Je l'avais presque oublié. Et si ma mémoire ne me joue pas des tours, je n'ai toujours pas rompu avec lui. Nous avons seulement convenu de faire un break pendant les vacances de Pâques, parce que notre couple battait de l'aile et il y a bien une raison à cela : je ne l'aime pas. Enfin...pas comme lui semble m'apprécier. Je crois que j'avais fait le point de mon côté durant cette pause, et le résultat restait constamment le même : celui que je veux, c'est Maxim.

— Bonjour, Emie ! me dit-il, heureux de me voir.

J'avale difficilement ma salive et grimace à la douleur que ça me provoque.

— Salut...

Son sourire s'agrandit, le mien s'étiole. Il pose son bouquet de fleurs près des autres et s'apprête à m'embrasser sur la bouche pour me saluer. Je tourne la tête, le cœur serré. Il se fige à mon mouvement, mais dépose tout de même un baiser sur ma joue. Il se soulève, me jette un regard décontenancé avant de me demander :

— Comment est-ce que tu vas ?

J'ignore réellement si je vais bien ou non, alors je me contente de lui donner cette réponse :

— A ton avis ? Je viens de me réveiller après trois semaines de coma, je ne peux pas me déplacer avec ma jambe cassée, ni manger correctement avec mon bras.
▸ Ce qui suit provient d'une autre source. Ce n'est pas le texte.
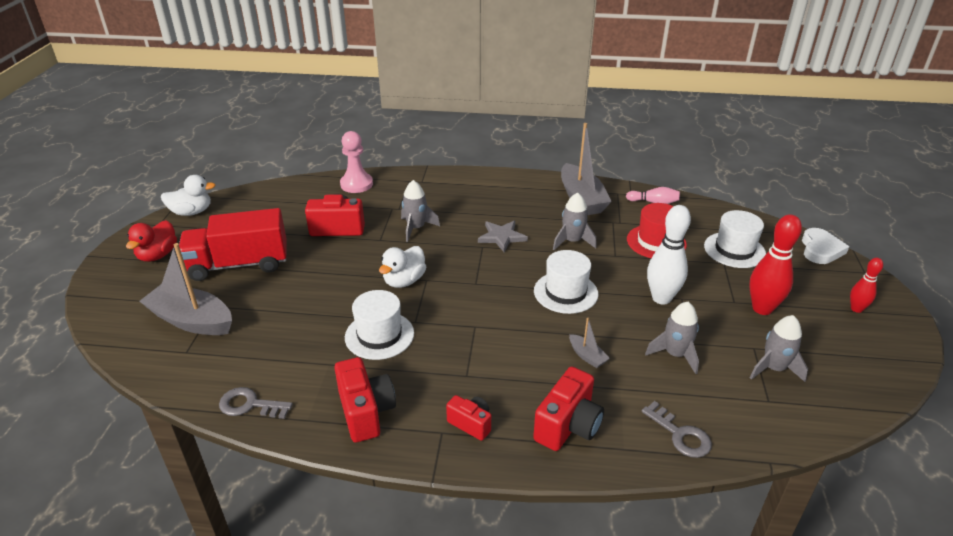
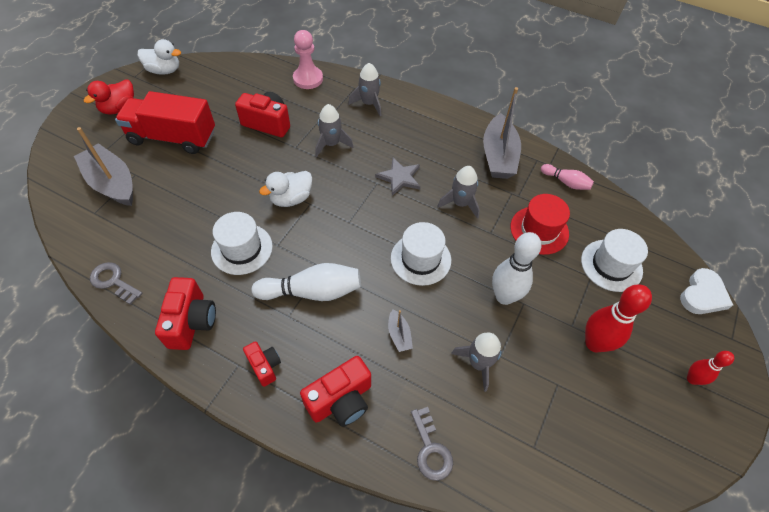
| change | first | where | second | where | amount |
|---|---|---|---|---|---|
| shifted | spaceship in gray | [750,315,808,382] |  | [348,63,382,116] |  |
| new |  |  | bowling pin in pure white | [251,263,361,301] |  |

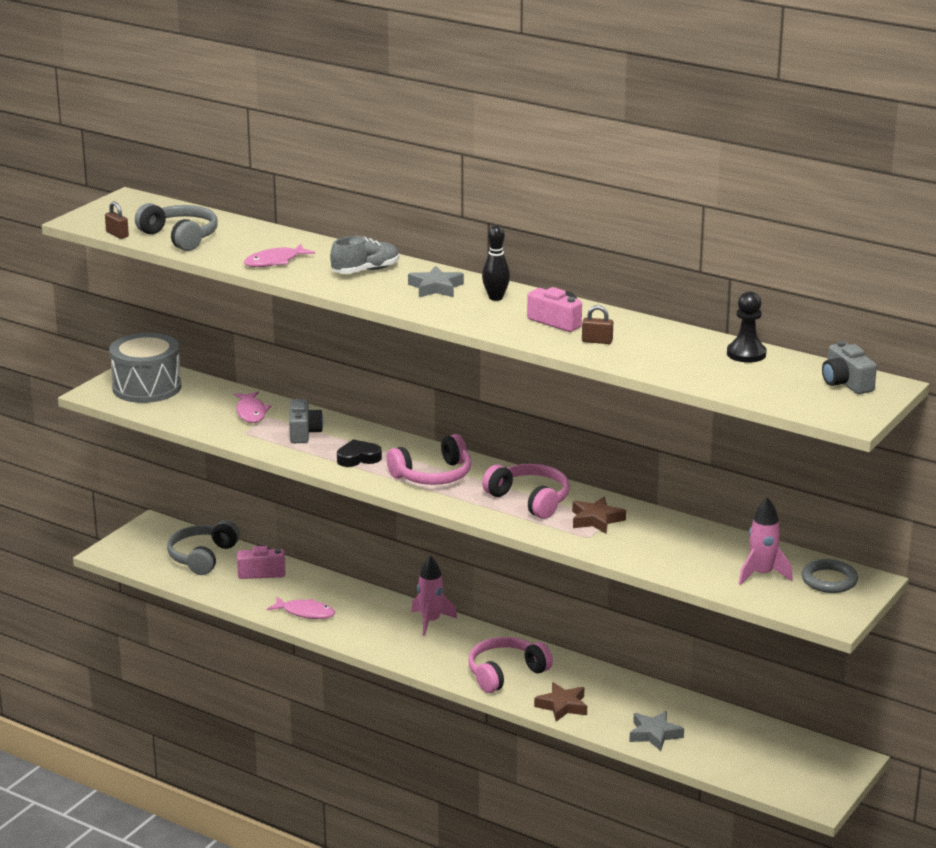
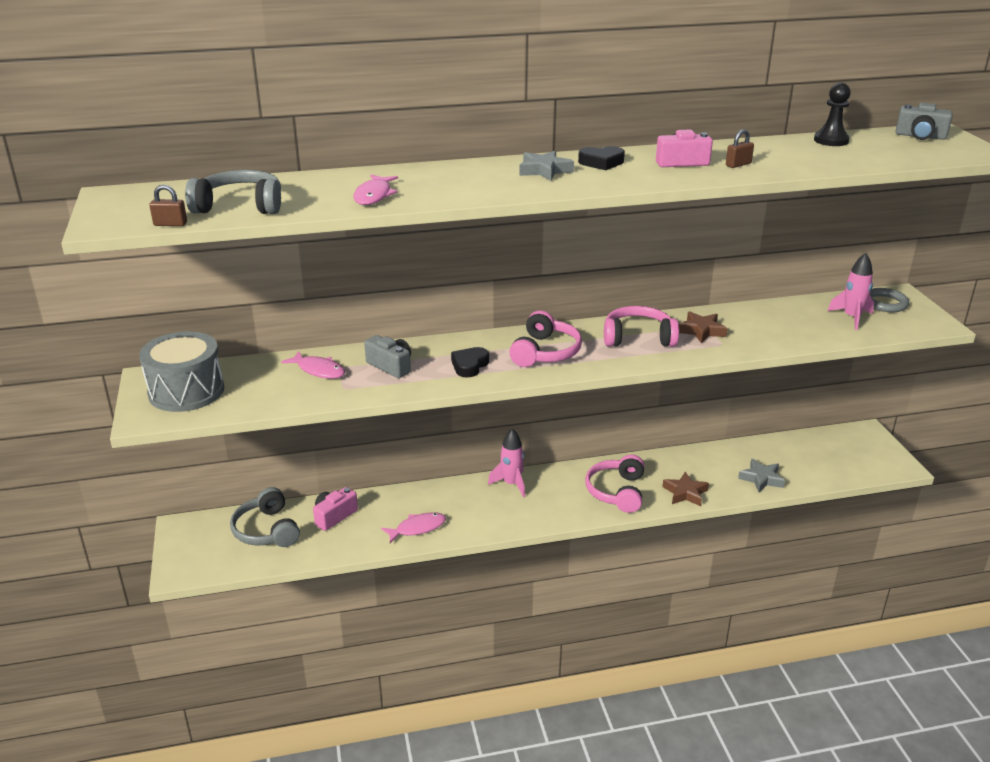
| change | first | where | second | where | amount |
|---|---|---|---|---|---|
| gone | sneaker in gray | [330,236,399,274] |  |  |  |
| swapped | bowling pin in jet-black | [482,225,510,301] | heart shape in jet-black | [578,146,625,170] |  |

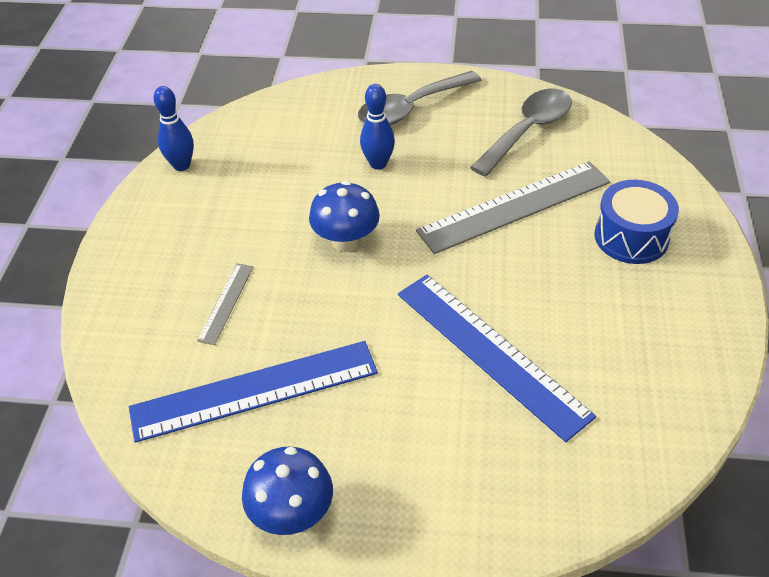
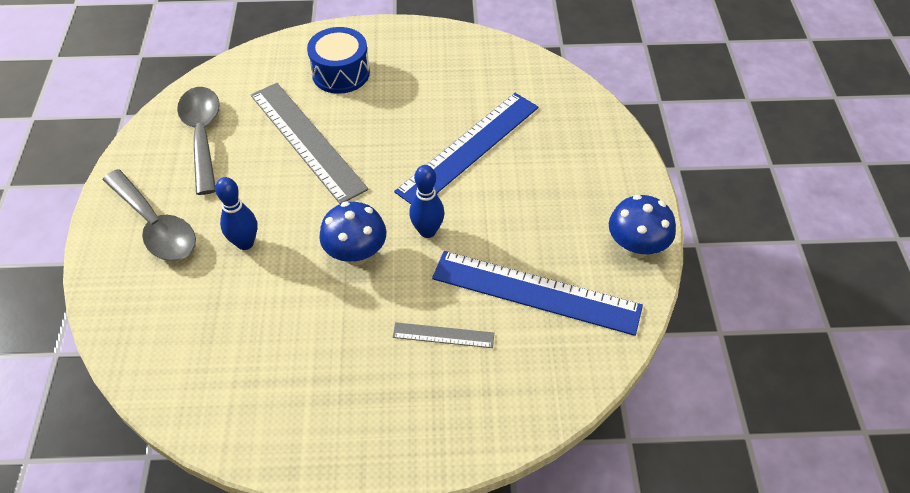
| change | first | where | second | where | amount |
|---|---|---|---|---|---|
| rotated | ruler in blue | [129,341,378,443] |  | [432,251,643,336] | 45 degrees counterclockwise |
| shifted | bowling pin in blue | [153,86,194,171] |  | [409,165,444,238] |  |
| rotated | teaspoon in gray | [470,89,572,177] |  | [177,87,220,195] | 45 degrees clockwise |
Et aussi, je n'ai aucun souvenir de mon accident. Seul mon corps douloureux et ma tête...fatiguée me le rappellent constamment.

Matthieu cligne des yeux à la fin de ma tirade, je crois qu'il ne s'attendait pas ça. Il baisse la tête, attristé par mon état, et expulse un soupir.

— C'est vrai. C'était idiot de te demander comment tu allais, je suis vraiment désolé.

Il tire une chaise derrière lui pour s'asseoir sur ma gauche.

— Tu...tu nous as vraiment fait peur, tu le sais ?

— Je sais que j'ai frôlé la mort, oui.

Mes réponses sont sèches, et totalement acerbes. Je ne devrais pas lui parler sur ce ton, mais c'est plus fort que moi. Je n'ai pas la moindre envie qu'il s'imagine que notre couple puisse repartir sur de bonnes bases et qu'on soit de nouveau ensemble. Je suis incapable de souhaiter un seul instant un futur avec lui alors que mon cœur bat clairement pour Maxim.